>>

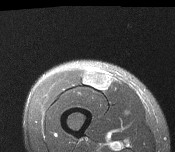
MRI of an extremity soft-tissue mass, one axial slice; position 40 of 116 along the scan axis; T2-weighted fat-saturated; MR volume resampled by the dataset authors to the PET/CT grid (not the native acquisition matrix); 3.27 mm slice thickness; 175 × 152 image matrix, field of view 171 × 148 mm. Male patient. From the clinical record (not read from this slice): histological type: pleiomorphic leiomyosarcoma; grade: intermediate; site of the primary tumour: right thigh.
Outlined on this slice (expert contour drawn on MRI and transferred to this co-registered scan by the dataset authors):
- gross tumour volume including surrounding oedema: box from (x=83, y=72) to (x=110, y=89) px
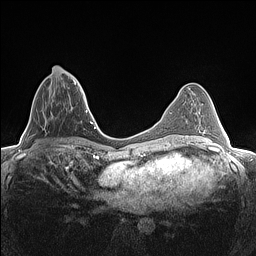
Breast MRI (dynamic contrast-enhanced), one axial slice. Position 55 of 160 along the scan axis. Dynamic contrast-enhanced series, time point 2 of 7 at this slice position (early post-contrast). 1.5 T. TE 1.4 ms, TR 5 ms. 0.9 mm slice thickness. 256 × 256 image matrix, field of view 300 × 300 mm. Female patient.
Structures marked on this image (semi-automatically segmented with operator editing):
- enhancing-tissue mask used for the functional tumour volume (all voxels passing the contrast-enhancement thresholds inside the analysis volume; usually the tumour): bounding box (x1, y1, x2, y2) in pixels: (42, 73, 80, 120)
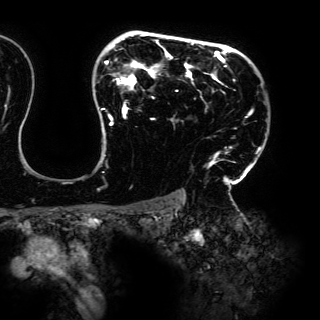
Breast MRI (dynamic contrast-enhanced), one axial slice; position 110 of 150 along the scan axis; cropped to one breast; dynamic contrast-enhanced series, time point 2 of 6 at this slice position (early post-contrast); 3 T; TE 4.2 ms, TR 7.9 ms; 320 × 320 image matrix, field of view 287 × 287 mm. Female patient.
Structures marked on this image (semi-automatically segmented with operator editing):
- enhancing-tissue mask used for the functional tumour volume (all voxels passing the contrast-enhancement thresholds inside the analysis volume; usually the tumour): bounding box <98,33,261,191> (left, top, right, bottom; pixels)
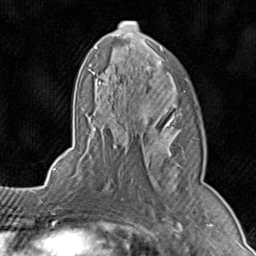
Breast MRI (dynamic contrast-enhanced), one axial slice. Slice 51 of 80 in the series (ordered by position). Cropped to one breast. Dynamic contrast-enhanced series, time point 2 of 8 at this slice position (early post-contrast). 1.5 T. TE 1.7 ms, TR 4.5 ms. 2 mm slice thickness. 256 × 256 image matrix. Female patient.
Structures marked on this image (semi-automatically segmented with operator editing):
- enhancing-tissue mask used for the functional tumour volume (all voxels passing the contrast-enhancement thresholds inside the analysis volume; usually the tumour): box from (x=71, y=20) to (x=204, y=196) px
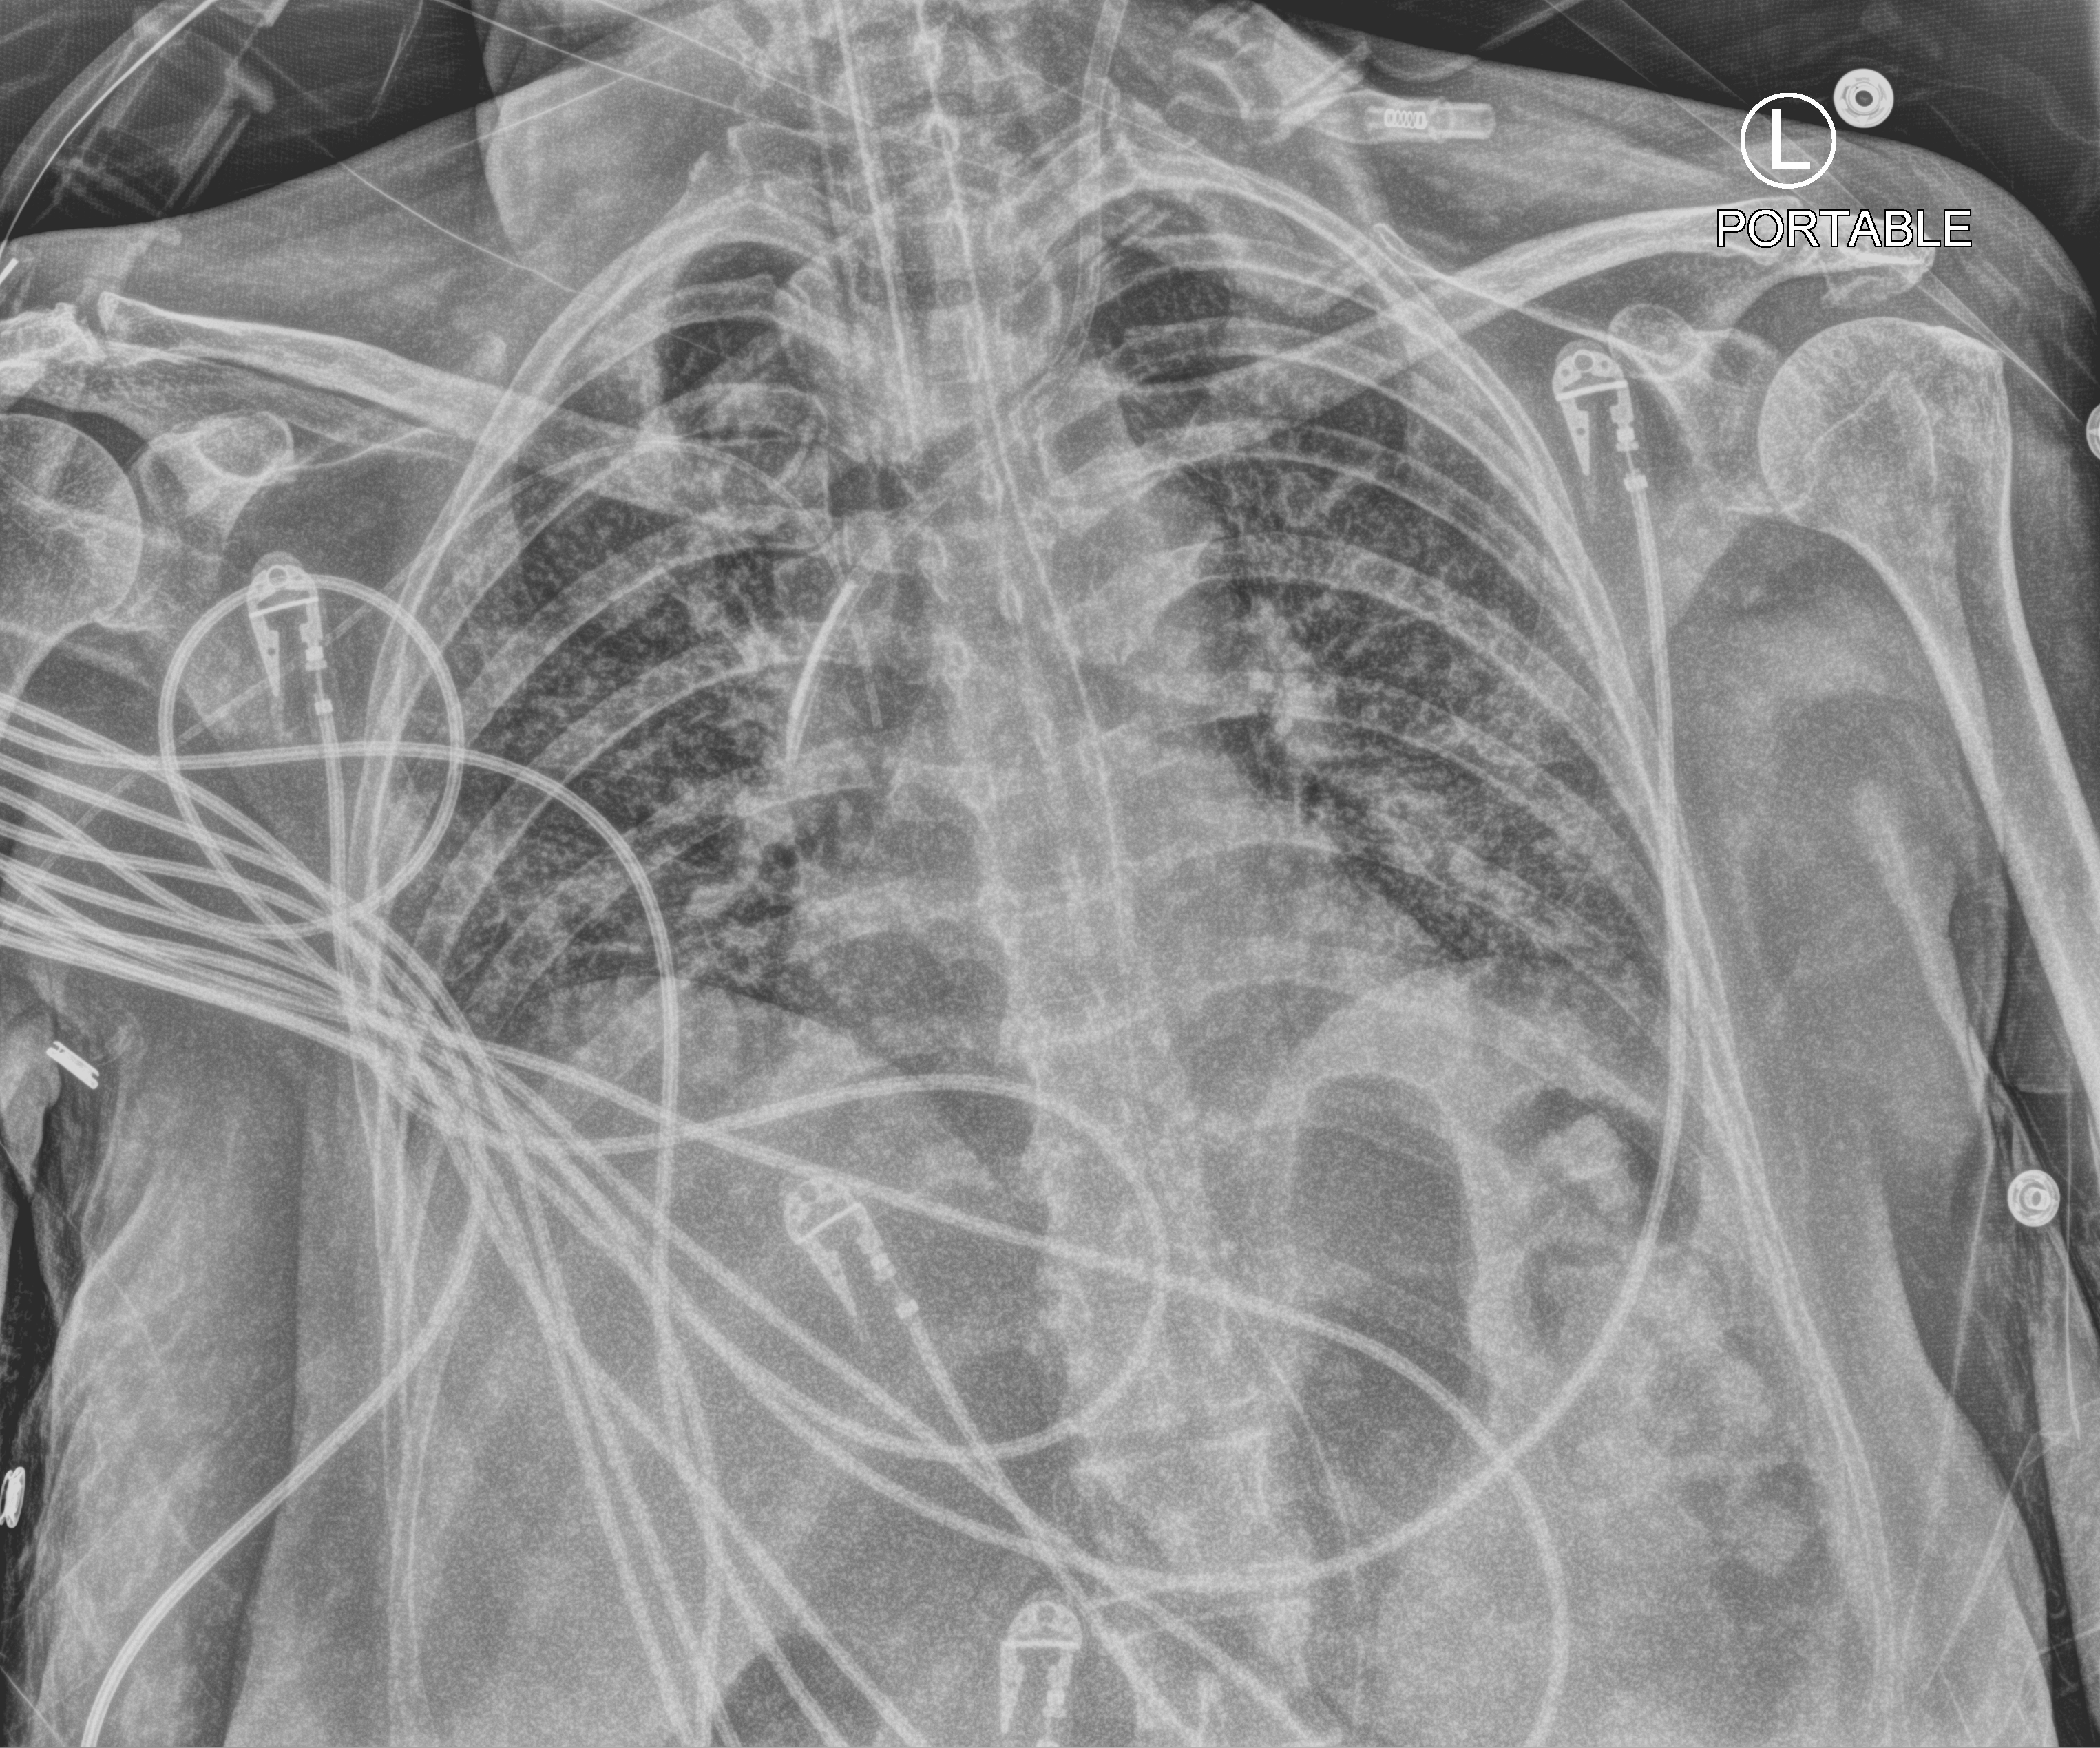
Chest X-ray (portable); anteroposterior (AP) projection. Patient hospitalised with COVID-19; female, aged 60–74 years.
Admission-level facts for this patient (not findings on this image; timing relative to this image not recorded): admitted to intensive care during this hospital stay: yes; COPD (admission record): no.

<<

● **TASK DETAILS**
Out of the records above, please copy exactly the lines from the line with "300 mm. Female patient." up to and including the line with "Breast MRI (dynamic contrast-enhanced), one axial slice;", minus the pictures.

● **RESPONSE TO THE EXERCISE**
Breast MRI (dynamic contrast-enhanced), one axial slice. Position 55 of 160 along the scan axis. Dynamic contrast-enhanced series, time point 2 of 7 at this slice position (early post-contrast). 1.5 T. TE 1.4 ms, TR 5 ms. 0.9 mm slice thickness. 256 × 256 image matrix, field of view 300 × 300 mm. Female patient.
Structures marked on this image (semi-automatically segmented with operator editing):
- enhancing-tissue mask used for the functional tumour volume (all voxels passing the contrast-enhancement thresholds inside the analysis volume; usually the tumour): bounding box (x1, y1, x2, y2) in pixels: (42, 73, 80, 120)
Breast MRI (dynamic contrast-enhanced), one axial slice; position 110 of 150 along the scan axis; cropped to one breast; dynamic contrast-enhanced series, time point 2 of 6 at this slice position (early post-contrast); 3 T; TE 4.2 ms, TR 7.9 ms; 320 × 320 image matrix, field of view 287 × 287 mm. Female patient.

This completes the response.